> Work task: Transcribe each of the following rows line for line, keeping every character unchanged.

##### Records provided

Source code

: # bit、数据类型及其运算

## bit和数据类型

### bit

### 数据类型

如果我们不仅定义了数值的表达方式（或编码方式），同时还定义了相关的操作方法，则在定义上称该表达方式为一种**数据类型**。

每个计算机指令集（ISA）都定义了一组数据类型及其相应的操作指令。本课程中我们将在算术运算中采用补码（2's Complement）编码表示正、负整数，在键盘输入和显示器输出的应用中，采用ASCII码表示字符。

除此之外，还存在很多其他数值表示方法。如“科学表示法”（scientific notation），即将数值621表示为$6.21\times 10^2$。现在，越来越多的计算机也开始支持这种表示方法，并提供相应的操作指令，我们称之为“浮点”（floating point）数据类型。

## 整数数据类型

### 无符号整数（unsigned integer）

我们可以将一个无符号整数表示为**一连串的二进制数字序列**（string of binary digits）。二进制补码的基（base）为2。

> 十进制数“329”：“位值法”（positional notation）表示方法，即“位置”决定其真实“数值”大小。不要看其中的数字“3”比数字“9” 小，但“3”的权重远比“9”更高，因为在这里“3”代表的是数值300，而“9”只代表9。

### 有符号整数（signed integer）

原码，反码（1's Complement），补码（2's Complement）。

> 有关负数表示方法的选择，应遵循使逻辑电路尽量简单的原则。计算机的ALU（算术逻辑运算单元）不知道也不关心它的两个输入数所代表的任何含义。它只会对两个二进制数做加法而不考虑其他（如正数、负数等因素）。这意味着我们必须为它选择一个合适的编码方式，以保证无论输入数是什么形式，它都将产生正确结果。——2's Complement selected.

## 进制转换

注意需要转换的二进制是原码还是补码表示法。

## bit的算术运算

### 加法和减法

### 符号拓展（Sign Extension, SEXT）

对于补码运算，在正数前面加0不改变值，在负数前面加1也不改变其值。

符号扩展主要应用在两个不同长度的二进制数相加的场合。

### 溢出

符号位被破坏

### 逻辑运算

##########

> Written response:
Source code

: # bit、数据类型及其运算

## bit和数据类型

### bit

### 数据类型

如果我们不仅定义了数值的表达方式（或编码方式），同时还定义了相关的操作方法，则在定义上称该表达方式为一种**数据类型**。

每个计算机指令集（ISA）都定义了一组数据类型及其相应的操作指令。本课程中我们将在算术运算中采用补码（2's Complement）编码表示正、负整数，在键盘输入和显示器输出的应用中，采用ASCII码表示字符。

除此之外，还存在很多其他数值表示方法。如“科学表示法”（scientific notation），即将数值621表示为$6.21\times 10^2$。现在，越来越多的计算机也开始支持这种表示方法，并提供相应的操作指令，我们称之为“浮点”（floating point）数据类型。

## 整数数据类型

### 无符号整数（unsigned integer）

我们可以将一个无符号整数表示为**一连串的二进制数字序列**（string of binary digits）。二进制补码的基（base）为2。

> 十进制数“329”：“位值法”（positional notation）表示方法，即“位置”决定其真实“数值”大小。不要看其中的数字“3”比数字“9” 小，但“3”的权重远比“9”更高，因为在这里“3”代表的是数值300，而“9”只代表9。

### 有符号整数（signed integer）

原码，反码（1's Complement），补码（2's Complement）。

> 有关负数表示方法的选择，应遵循使逻辑电路尽量简单的原则。计算机的ALU（算术逻辑运算单元）不知道也不关心它的两个输入数所代表的任何含义。它只会对两个二进制数做加法而不考虑其他（如正数、负数等因素）。这意味着我们必须为它选择一个合适的编码方式，以保证无论输入数是什么形式，它都将产生正确结果。——2's Complement selected.

## 进制转换

注意需要转换的二进制是原码还是补码表示法。

## bit的算术运算

### 加法和减法

### 符号拓展（Sign Extension, SEXT）

对于补码运算，在正数前面加0不改变值，在负数前面加1也不改变其值。

符号扩展主要应用在两个不同长度的二进制数相加的场合。

### 溢出

符号位被破坏

### 逻辑运算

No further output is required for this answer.